▶ YOUR GOAL
Retype, word for word, every line of the records below starting at the one that contains "middle tip: (324, 295)" and ending at the one that contains "pinky dip: (981, 760)"; include both of those lines and nothing more.

[Bounding boxes with keypoints]
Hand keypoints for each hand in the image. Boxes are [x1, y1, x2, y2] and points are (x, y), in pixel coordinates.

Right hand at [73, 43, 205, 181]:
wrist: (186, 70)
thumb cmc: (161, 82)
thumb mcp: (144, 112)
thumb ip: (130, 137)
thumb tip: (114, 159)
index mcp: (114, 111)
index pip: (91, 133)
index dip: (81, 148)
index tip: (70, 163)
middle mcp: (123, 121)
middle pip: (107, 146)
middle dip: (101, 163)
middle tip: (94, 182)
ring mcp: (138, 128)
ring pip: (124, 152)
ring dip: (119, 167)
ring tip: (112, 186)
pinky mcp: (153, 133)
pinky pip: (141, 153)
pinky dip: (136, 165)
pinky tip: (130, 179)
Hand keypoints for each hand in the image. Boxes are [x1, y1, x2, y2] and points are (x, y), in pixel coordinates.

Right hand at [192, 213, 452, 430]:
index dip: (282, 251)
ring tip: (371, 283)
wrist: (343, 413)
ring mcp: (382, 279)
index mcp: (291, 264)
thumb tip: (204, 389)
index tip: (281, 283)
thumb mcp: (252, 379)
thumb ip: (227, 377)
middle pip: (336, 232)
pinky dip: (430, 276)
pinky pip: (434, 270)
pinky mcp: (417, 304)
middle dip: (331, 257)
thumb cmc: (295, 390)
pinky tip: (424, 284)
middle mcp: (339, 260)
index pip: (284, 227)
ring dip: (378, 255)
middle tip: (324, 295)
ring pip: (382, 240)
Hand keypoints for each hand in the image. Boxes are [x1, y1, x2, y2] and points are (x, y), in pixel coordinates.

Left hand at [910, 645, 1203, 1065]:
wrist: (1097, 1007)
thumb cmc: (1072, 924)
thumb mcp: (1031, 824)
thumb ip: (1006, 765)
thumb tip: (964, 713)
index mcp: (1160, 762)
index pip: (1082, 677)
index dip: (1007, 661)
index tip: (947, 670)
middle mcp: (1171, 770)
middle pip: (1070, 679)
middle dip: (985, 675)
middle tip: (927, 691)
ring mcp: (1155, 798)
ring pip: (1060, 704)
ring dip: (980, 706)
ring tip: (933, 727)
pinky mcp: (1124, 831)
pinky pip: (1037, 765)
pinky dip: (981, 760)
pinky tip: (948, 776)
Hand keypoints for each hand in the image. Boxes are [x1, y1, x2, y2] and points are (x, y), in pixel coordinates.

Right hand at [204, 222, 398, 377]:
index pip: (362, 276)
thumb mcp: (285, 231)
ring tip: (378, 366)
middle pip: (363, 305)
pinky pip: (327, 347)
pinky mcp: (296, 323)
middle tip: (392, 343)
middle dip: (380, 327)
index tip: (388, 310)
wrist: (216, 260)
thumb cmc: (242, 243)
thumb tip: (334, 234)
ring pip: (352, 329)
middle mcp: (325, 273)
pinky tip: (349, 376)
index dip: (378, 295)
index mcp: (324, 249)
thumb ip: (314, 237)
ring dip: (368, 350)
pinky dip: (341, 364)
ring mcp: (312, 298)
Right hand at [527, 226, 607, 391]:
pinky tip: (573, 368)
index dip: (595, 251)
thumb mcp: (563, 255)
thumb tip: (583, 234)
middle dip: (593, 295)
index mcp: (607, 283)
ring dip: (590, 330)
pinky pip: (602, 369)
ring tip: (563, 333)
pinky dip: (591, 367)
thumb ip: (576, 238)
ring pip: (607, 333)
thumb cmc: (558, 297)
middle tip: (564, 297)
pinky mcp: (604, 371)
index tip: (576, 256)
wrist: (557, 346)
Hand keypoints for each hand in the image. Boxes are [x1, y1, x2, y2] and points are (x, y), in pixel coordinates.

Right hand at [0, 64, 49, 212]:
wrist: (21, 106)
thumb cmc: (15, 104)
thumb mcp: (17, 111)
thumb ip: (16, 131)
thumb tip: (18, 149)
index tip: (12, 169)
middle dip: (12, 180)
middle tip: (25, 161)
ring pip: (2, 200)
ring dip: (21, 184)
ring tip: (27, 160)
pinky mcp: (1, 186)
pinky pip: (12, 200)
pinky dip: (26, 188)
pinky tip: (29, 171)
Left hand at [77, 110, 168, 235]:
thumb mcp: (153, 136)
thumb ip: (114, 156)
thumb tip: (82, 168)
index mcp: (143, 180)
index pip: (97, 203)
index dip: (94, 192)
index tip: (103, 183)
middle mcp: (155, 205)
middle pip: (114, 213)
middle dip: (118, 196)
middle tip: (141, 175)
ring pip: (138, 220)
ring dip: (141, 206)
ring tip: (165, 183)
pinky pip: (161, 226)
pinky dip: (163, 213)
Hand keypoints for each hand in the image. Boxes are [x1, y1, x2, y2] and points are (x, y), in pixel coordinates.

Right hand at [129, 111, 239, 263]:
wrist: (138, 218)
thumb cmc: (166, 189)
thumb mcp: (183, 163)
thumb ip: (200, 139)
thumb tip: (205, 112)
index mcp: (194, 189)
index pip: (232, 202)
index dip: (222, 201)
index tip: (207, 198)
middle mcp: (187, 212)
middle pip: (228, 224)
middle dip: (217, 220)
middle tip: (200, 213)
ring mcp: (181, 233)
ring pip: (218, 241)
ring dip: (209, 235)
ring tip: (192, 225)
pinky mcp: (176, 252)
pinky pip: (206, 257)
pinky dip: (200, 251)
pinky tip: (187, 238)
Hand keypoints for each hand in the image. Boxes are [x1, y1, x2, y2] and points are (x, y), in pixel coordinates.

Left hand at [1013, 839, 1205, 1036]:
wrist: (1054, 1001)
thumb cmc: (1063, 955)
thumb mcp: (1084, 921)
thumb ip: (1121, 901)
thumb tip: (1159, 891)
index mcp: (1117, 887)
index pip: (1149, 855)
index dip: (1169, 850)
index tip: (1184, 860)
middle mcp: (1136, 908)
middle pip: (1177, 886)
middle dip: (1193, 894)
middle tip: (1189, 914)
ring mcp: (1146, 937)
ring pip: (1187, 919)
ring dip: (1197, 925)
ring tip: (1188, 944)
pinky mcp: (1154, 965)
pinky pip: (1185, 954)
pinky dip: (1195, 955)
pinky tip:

▶ OUTPUT BELOW
middle tip: (324, 295)
ring pip: (382, 240)
Hand keypoints for each hand in the image. Boxes are [x1, y1, x2, y2] and points are (x, y), in pixel coordinates.

Left hand at [910, 645, 1203, 1065]:
wrist: (1097, 1007)
thumb cmc: (1072, 924)
thumb mcp: (1031, 824)
thumb ip: (1006, 765)
thumb tip: (964, 713)
index mcp: (1160, 762)
index pip: (1082, 677)
index dip: (1007, 661)
index tip: (947, 670)
middle mcp: (1171, 770)
middle pip: (1070, 679)
middle dip: (985, 675)
middle tip: (927, 691)
ring mcp: (1155, 798)
ring pip: (1060, 704)
ring dip: (980, 706)
ring tip: (933, 727)
pinky mcp: (1124, 831)
pinky pip: (1037, 765)
pinky dip: (981, 760)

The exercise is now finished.